В один из последних московских вечеров Поль сидел у нас. Его руки дрожали больше обычного, но он шутил, потом замолк. Люба говорила с Доминикой. Вдруг он сказал мне: «Я вспоминаю молодого рабочего. Помните — он прорвался после вечера в комнату за сценой?… Он сказал: „Мне тоже хочется писать стихи, но и боюсь, что не выйдет. Голова всё время набита словами, гудит, а писать боюсь…“ Горько то, что задуманное всегда лучше, чем выполнение. Не только в поэзии — в жизни…»
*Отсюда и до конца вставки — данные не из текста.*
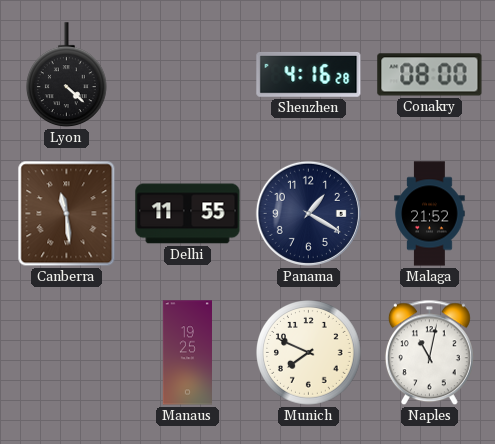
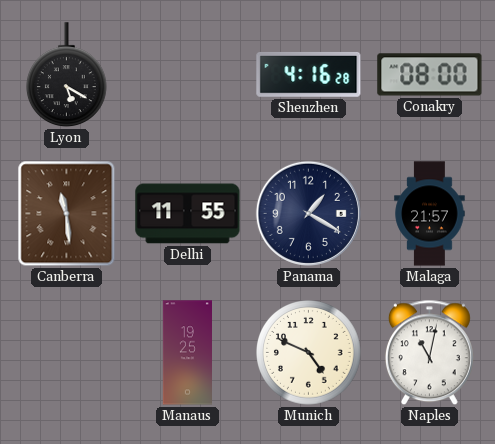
Lyon: 4:22 -> 5:20
Malaga: 21:52 -> 21:57
Munich: 7:49 -> 4:49
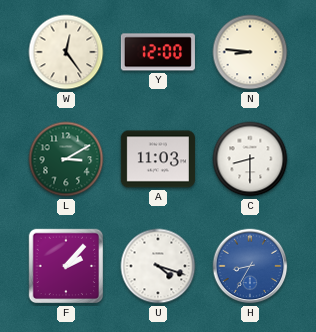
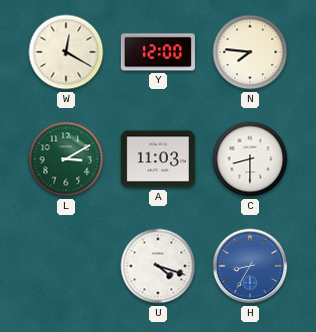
W: 12:24 -> 12:20
N: 8:46 -> 7:46
F: 2:07 -> none
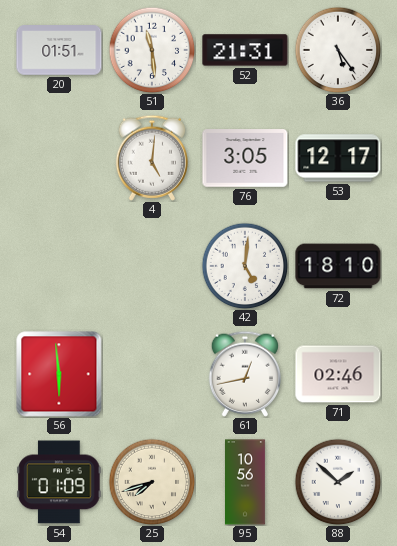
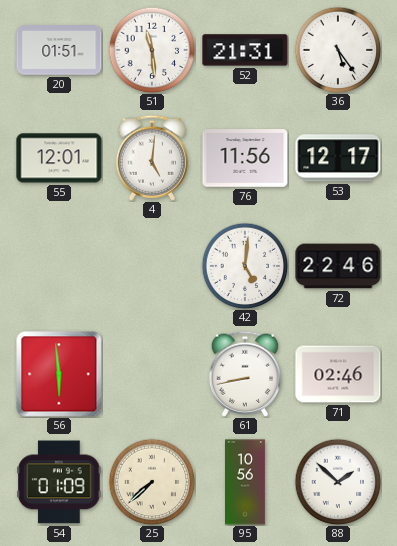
55: none -> 12:01
76: 3:05 -> 11:56
72: 18:10 -> 22:46
61: 12:43 -> 8:43
25: 7:42 -> 7:38
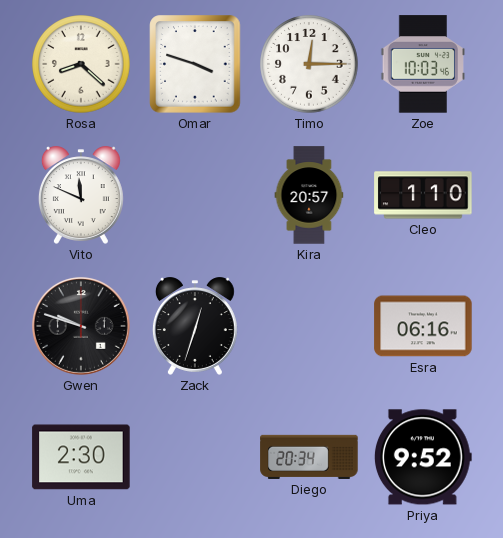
Эти слова я записал. Прощаясь, мы думали, что встретимся в декабре в Вене. Я радовался, видя рядом с ним крепкую, милую, заботливую Доминику. Восемь месяцев спустя в холодное гуманное утро я услышал по радио: «Вчера скончался французский поэт Поль Элюар…» Доминика потом мне рассказала, что утром он прочитал газеты: Розенбергам, несправедливо осужденным в Америке, отказано в пересмотре дела. Поль сказал: «Только бы их спасли!..» Четверть часа спустя он познал Доминику: сердце перестало биться. Ему должно было исполниться пятьдесят семь лет. Я пишу, и мне кажется, что это случилось вчера. Ничего нет сильнее, чем то, что связывает людей, когда перевал позади и они спускаются вечером по темной крутой тропинке.
31
Когда я оглядываюсь назад, 1952 год мне кажется очень длинным и в то же время тусклым; вероятно, это связано с тем, как я тогда жил. В журнале печатался «Девятый вал», критики его хвалили; но я чувствовал, что книга не вышла, и ничего больше не писал. Перерывы между поездками, связанными с борьбой за мир и с работой депутата, оставляли достаточно времени, чтобы задуматься над своим писательским путем. В один из осенних дней я записал в книжечку: «Видимо, разумнее всего оставить работу писателя. Через три месяца мне будет шестьдесят два года, это не тот возраст, когда можно сидеть у моря и ждать погоды. Движение за мир — хоть здесь я могу что-нибудь сделать».
В октябре собрался XIX съезд партии. Сталин произнес в конце короткую яркую речь. О литературе упомянул в своем докладе Маленков; он жалел, что у нас нет Гоголей и Щедриных, и сказал, что идейные позиции писателя определяются тем, типичны его герои или нет. Один ленинградский писатель мне говорил: «Управдомов можно было высмеивать и до того, как вспомнили про Гоголя и Щедрина. А подымешься на ступеньку выше — скажут: „Нетипично“. Интересно, каким путем будут устанавливать „типичность“, — может быть, статистикой или шагистикой?»
Я просмотрел подшивку «Литературной газеты»; всё выглядит идиллией. Газета отмечала, что в «Новом мире» напечатан роман Гроссмана «За правое дело», но критики о нём молчали. Они хвалили новый вариант «Молодой гвардии» Фадеева, одобрительно писали о романе Кочетова «Журбины». Газета сокрушалась, что недостаточно учтен «гениальный труд Сталина, произведший переворот в языкознании». Разоблачали «лженауку» кибернетику. Писателей ругали мягко, почти по-отечески. Праздновали юбилеи: Паустовскому и Федину исполнилось шестьдесят лет, Назыму Хикмету и Каверину пятьдесят. Устраивали вечера, подносили папки, обнимали и, разумеется, желали «новых творческих успехов». Вышла книга Винокурова, её скромно похвалили. В одном из толстых журналов напечатали стихотворение Мартынова, редакцию за это поругали. Под тусклыми, похожими одно на другое стихотворениями пестрели незнакомые имена молодых; теперь я заметил под одним из них подпись Е. Евтушенко. Когда перелистываешь ещё не успевшие пожелтеть листы, кажется, что редакция не знала, чем их заполнить. Кончились радищевские дни, отмечали пятидесятилетие со дня смерти Золя, потом столетие со дня рождения Мамина-Сибиряка.
В апреле в Москве состоялось Международное экономическое совещание. Я познакомился с лордом Бойд-Орром, старым английским пацифистом, человеком большой культуры и чистых мыслей. Он мечтал о сотрудничестве двух миров, с восхищением говорил о Ганди, об Эйнштейне.